Durante abril del 2015, la sociedad guatemalteca se manifestó pacífica y masivamente contra la corrupción, ocupando las principales plazas del país. La chispa que incendió la indignación de viejos y jóvenes fue el caso “La línea”. Una compleja red de sobornos y evasión fiscal revelada y judicializada por la Comisión Internacional contra la Impunidad en Guatemala (CICIG) y el Ministerio Público de ese país.

Establecida en septiembre de 2007, a solicitud del gobierno de Guatemala, la CICIG se configuró como una instancia independiente, de carácter internacional, cuya finalidad era apoyar a las instituciones de justicia guatemalteca para investigar, identificar y desmantelar cuerpos ilegales de seguridad que cometían violaciones a derechos humanos. En un principio, el órgano auspiciado por Naciones Unidas trabajaría durante un tiempo limitado en acciones de asesoría técnica, acompañamiento en procesos de denuncia y ejercicio de la acción penal. Sin embargo, una vez instalada, la CICIG se enfrentó a instancias con escasas capacidades de investigación y con cooptación de instituciones que le llevó a concluir que el problema de la corrupción en el país era sistémico, profundo y respondía a las características de un Estado capturado.

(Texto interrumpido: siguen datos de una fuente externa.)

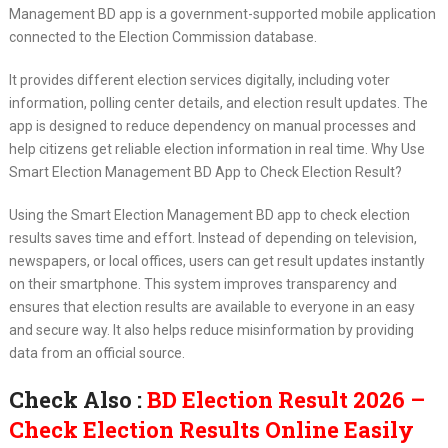
Management BD app is a government-supported mobile application
connected to the Election Commission database.
It provides different election services digitally, including voter
information, polling center details, and election result updates. The
app is designed to reduce dependency on manual processes and
help citizens get reliable election information in real time. Why Use
Smart Election Management BD App to Check Election Result?
Using the Smart Election Management BD app to check election
results saves time and effort. Instead of depending on television,
newspapers, or local offices, users can get result updates instantly
on their smartphone. This system improves transparency and
ensures that election results are available to everyone in an easy
and secure way. It also helps reduce misinformation by providing
data from an official source.
Check Also :
BD Election Result 2026 –
Check Election Results Online Easily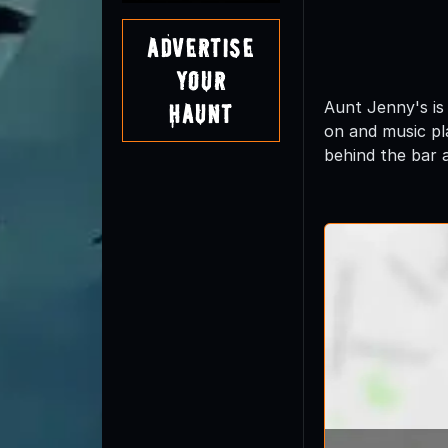
Advertise
Your
Aunt Jenny's is
Haunt
on and music pl
behind the bar 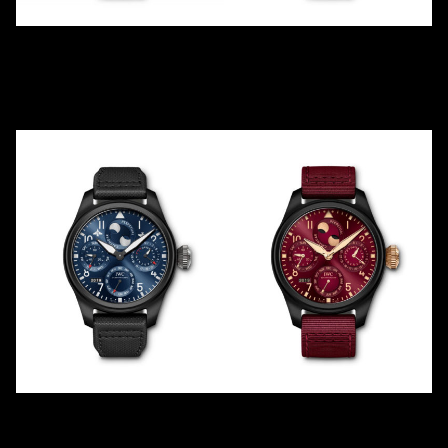
TOP GUN
LEWIS HAMILTON 5TH F1
BOUTIQUE PERPETUAL
IW502908
IW502903
2018
LE
1
2013
LE
250
Ceramic
Ceramic
RODEO DRIVE PERPETUAL
LEWIS HAMILTON 2019
IW503001
IW503002
2019
2019
LE
100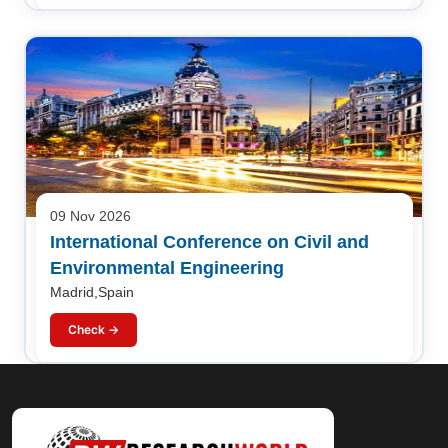
09 Nov 2026
International Conference on Civil and
Environmental Engineering
Madrid,Spain
Check →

Con la llegada del comisionado Iván Velásquez Gómez a finales de 2013, la CICIG incursionó en investigaciones sobre macro-criminalidad y financiamiento electoral ilícito. A partir de ahí, y ya con mayores herramientas de análisis e investigación, se dieron a conocer casos que desnudaron la red de complicidades entre gobierno, élite empresarial y representantes populares.

Las movilizaciones descritas como la “Primavera chapina” —en alusión a los movimientos a favor de la democracia en el mundo árabe— reflejaron el enojo de una sociedad traicionada por las élites. Al grito de “Renuncia Ya” la entonces vicepresidenta Roxana Baldetti y el presidente Otto Pérez Molina abandonaron sus cargos para enfrentar en la cárcel distintas acusaciones de corrupción. Tras de ellos, prácticamente todo el gabinete acabó tras las rejas.

Para los guatemaltecos y para el mundo, gracias a la colaboración de la CICIG, al fin se enfrentaba en serio la corrupción.

Con el tiempo, a la primavera le llegaría pronto su invierno. Cuando las investigaciones de corrupción electoral tocaron al hermano e hijo del presidente Jimmy Morales y los casos se utilizaron como herramienta política en el contexto de campañas electorales, el trabajo de la CICIG empezó a ser cuestionado. La historia terminaría con la suspensión de las visas de los integrantes de la CICIG, el fin de la prórroga de sus labores y el señalamiento del gobierno de Guatemala de constituir un riesgo para la soberanía nacional. No en balde, el recién electo presidente Alejandro Giammattei, hizo de la oposición a la CICIG, una bandera de campaña.

Tras 12 años de trabajo, más de 1,540 personas fueron acusadas y 660 han sido procesadas. Cerca de 70 estructuras criminales fueron identificadas e investigadas. Las cárceles se llenaron de políticos y criminales. Y sin embargo, la corrupción está lejos de haber terminado. Y lo peor es que ante la falta de un esquema de profesionalización, autonomía y eficiencia en las instancias de justicia, la falta de capacidades vuelve a ser el lado más vulnerable.

El caso Guatemala arroja luces y sombras sobre cómo hacer frente a uno de los problemas públicos más importantes de la región latinoamericana. Sin duda, una buena parte depende de evitar el derrumbe de nuestras ya de por sí débiles instituciones.